Nuevamente Wormold se vio sorprendido por la verdad. Había una especie de honestidad en aquel hombre.
—Me lo ordenaron, Wormold. Yo ja-ja-ja-ja… —había maniobrado de modo que pudiera tocar el timbre con el codo y, en ese instante, se echó hacia atrás: en las profundidades de la casa el timbre sonó y sonó llamando al trabajo.
—No es una enemistad personal, Wormold. Se ha vuelto usted demasiado peligroso, eso es todo. Tanto usted como yo somos sólo soldados rasos.
—¿Yo peligroso? Qué estúpidos deben ser ustedes. No tengo agentes, Carter.
—Sí, sí que tiene age-gentes. Aquellas construcciones en las montañas. Tenemos copias de sus dibujos.
—Son las piezas de una aspiradora. —¿Quién se los habrá proporcionado?, se dijo. ¿López? ¿O el correo de Hawthorne, o tal vez algún hombre del Consulado?
La mano de Carter se precipitó hacia el bolsillo y Wormold disparó. Carter soltó un chillido agudo.

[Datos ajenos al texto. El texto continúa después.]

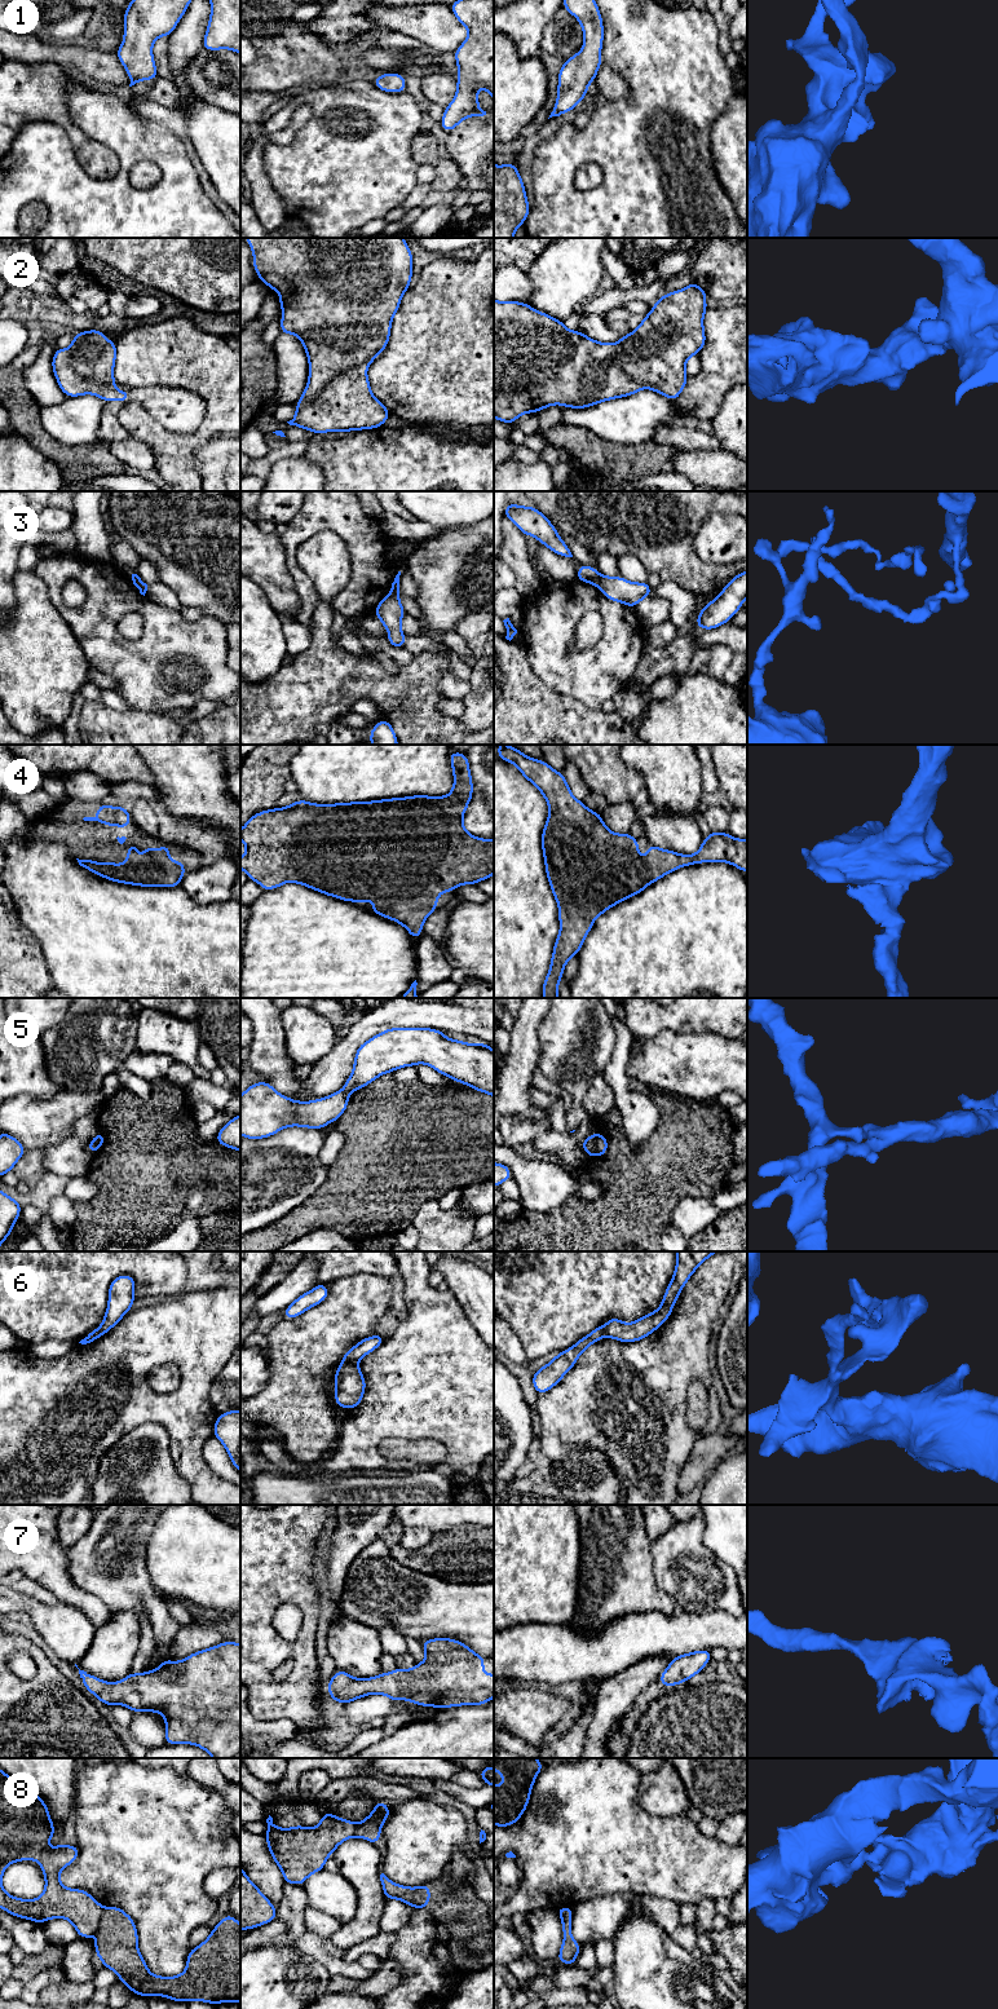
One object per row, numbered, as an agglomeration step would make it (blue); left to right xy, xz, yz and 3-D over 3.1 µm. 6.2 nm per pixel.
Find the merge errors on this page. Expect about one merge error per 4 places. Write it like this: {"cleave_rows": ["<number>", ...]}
{"cleave_rows": ["3", "5", "6", "8"]}

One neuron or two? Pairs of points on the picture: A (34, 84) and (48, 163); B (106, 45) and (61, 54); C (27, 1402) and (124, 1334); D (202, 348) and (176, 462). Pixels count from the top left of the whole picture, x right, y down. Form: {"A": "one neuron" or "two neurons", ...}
{"A": "two neurons", "B": "two neurons", "C": "one neuron", "D": "one neuron"}

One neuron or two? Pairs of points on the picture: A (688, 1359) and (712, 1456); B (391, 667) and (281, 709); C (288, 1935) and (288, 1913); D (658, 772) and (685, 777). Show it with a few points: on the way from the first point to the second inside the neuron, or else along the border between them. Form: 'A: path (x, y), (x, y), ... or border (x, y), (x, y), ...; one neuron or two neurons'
A: border (715, 1431), (701, 1435), (696, 1440), (688, 1458); two neurons
B: border (370, 653), (389, 672), (397, 672); two neurons
C: path (291, 1930), (291, 1919); one neuron
D: path (665, 772), (679, 777); one neuron

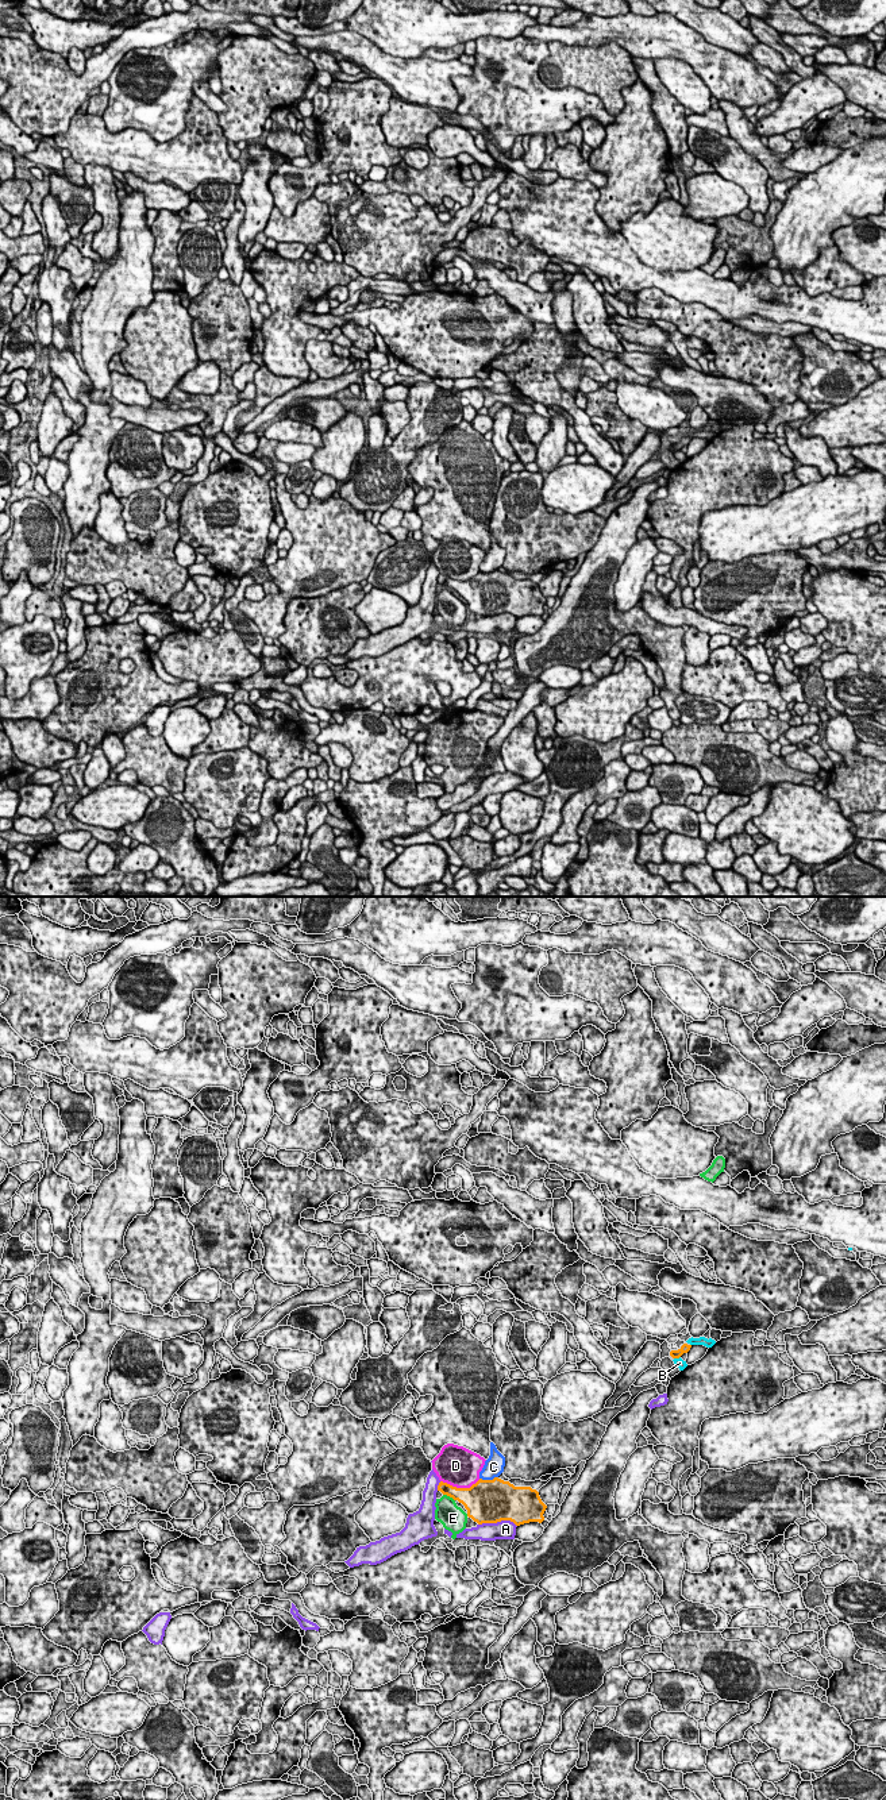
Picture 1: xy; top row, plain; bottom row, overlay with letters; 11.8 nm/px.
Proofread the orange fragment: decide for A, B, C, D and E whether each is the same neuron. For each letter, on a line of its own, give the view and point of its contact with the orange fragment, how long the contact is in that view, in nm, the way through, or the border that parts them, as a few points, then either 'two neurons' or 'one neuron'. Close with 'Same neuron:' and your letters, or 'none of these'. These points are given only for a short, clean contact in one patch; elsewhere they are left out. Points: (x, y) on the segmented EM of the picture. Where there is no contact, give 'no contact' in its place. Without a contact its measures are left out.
A: xy (497, 1521) | 460 nm | two neurons
B: xy (677, 1357) | 90 nm | along xy (680, 1356), (674, 1359) | two neurons
C: xy (488, 1480) | 220 nm | two neurons
D: xy (459, 1488) | 480 nm | two neurons
E: xy (449, 1495) | 170 nm | two neurons
Same neuron: none of these

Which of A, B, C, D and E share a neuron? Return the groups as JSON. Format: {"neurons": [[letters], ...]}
{"neurons": [["A", "B"], ["C"], ["D"], ["E"]]}

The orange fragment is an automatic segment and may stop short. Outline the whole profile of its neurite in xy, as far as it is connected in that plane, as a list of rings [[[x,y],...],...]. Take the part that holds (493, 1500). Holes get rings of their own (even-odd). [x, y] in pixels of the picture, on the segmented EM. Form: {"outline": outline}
{"outline": [[[498,1477],[479,1479],[470,1488],[457,1488],[440,1481],[438,1491],[458,1500],[467,1510],[467,1516],[478,1525],[511,1520],[516,1526],[544,1520],[547,1506],[539,1492],[531,1487],[515,1487]]]}

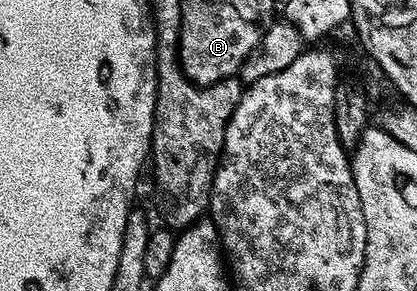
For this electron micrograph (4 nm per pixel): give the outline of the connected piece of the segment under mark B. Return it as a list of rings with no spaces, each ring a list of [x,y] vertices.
[[[188,23],[180,30],[178,62],[180,70],[198,87],[213,87],[216,83],[239,76],[246,60],[254,54],[262,42],[262,31],[248,23]]]

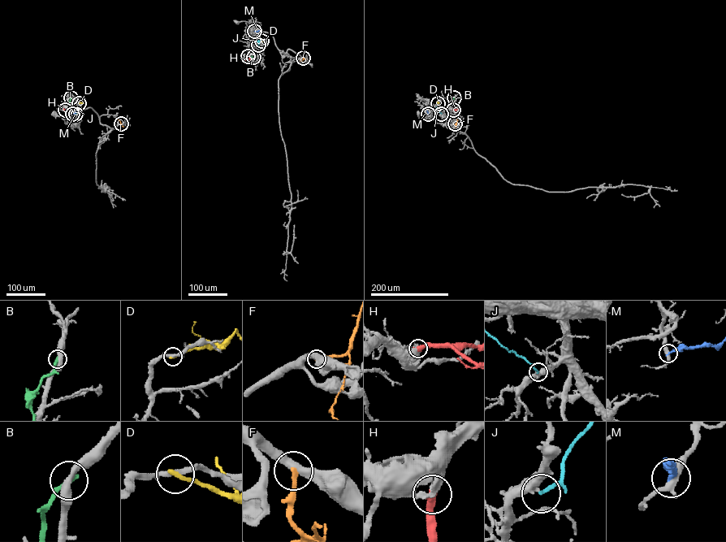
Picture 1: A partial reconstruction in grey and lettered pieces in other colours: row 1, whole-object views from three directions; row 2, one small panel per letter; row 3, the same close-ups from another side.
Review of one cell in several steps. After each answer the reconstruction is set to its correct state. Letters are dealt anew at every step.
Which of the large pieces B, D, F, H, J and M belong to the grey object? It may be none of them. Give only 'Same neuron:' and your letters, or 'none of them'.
Same neuron: H

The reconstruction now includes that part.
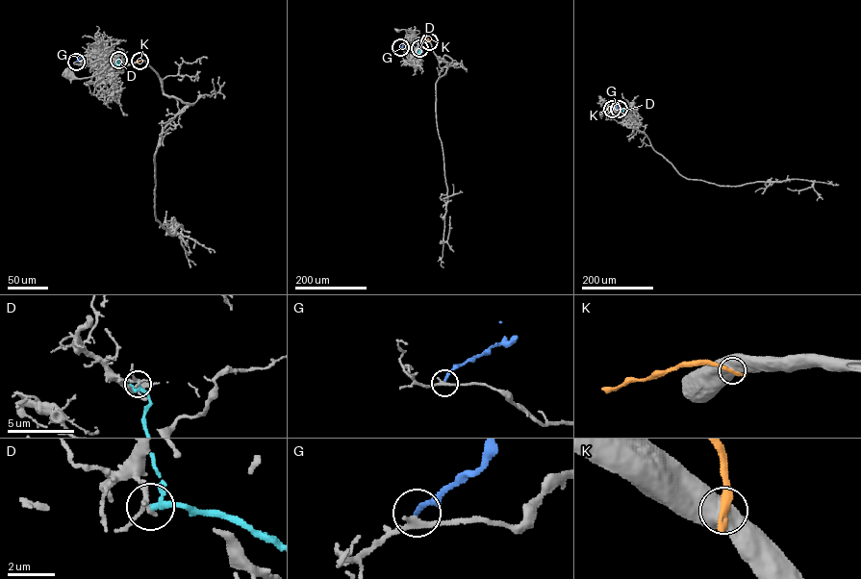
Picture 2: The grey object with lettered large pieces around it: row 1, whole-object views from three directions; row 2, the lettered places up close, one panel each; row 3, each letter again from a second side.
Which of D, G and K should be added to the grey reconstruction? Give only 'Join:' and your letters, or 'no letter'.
Join: no letter

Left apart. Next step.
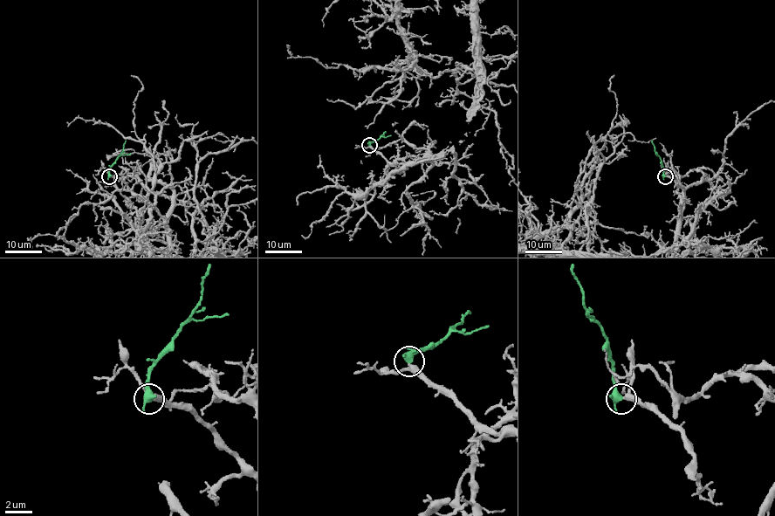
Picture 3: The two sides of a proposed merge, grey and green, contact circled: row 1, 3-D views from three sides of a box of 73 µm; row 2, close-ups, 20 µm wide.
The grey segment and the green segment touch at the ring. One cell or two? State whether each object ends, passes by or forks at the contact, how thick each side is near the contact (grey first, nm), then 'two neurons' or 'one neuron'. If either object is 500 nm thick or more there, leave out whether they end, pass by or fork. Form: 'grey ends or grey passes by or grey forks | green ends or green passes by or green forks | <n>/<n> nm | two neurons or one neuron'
340/550 nm | one neuron

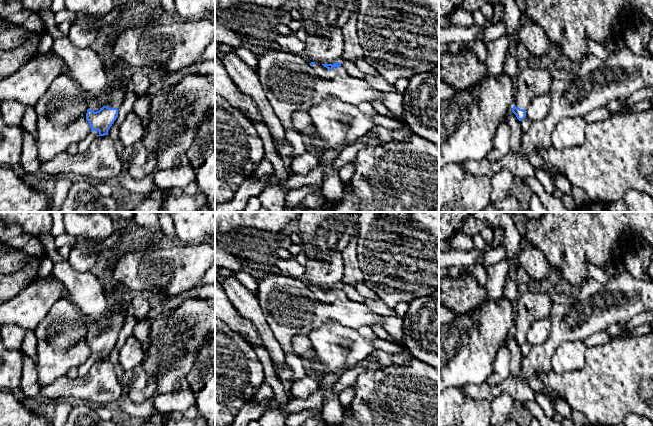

Exclamó indignado:
—Casi me mata —y sacó del bolsillo una mano cerrada en torno a una pipa hecha añicos—: Mi pipa. Me ha destrozado la pipa, mi Dunhill —se lamentó.
—Suerte de principiante —dijo Wormold. Se había armado de valor para matar, pero le era imposible disparar una segunda vez. La puerta que estaba a espaldas de Carter comenzó a abrirse. Hubo un vago eco de música de plástico.
—Ahí dentro cuidarán de usted. Puede que ahora necesite a una mujer, Carter.
—Usted… usted es un payaso.
Cuánta razón tenía Carter. Dejó el revólver, a su lado, y se deslizó hacia el asiento del conductor. De pronto se sintió feliz. Podía haber matado a un hombre. Se había demostrado a sí mismo, sin lugar a dudas, que no era uno de los jueces; no tenía vocación por la violencia. Entonces Carter disparó.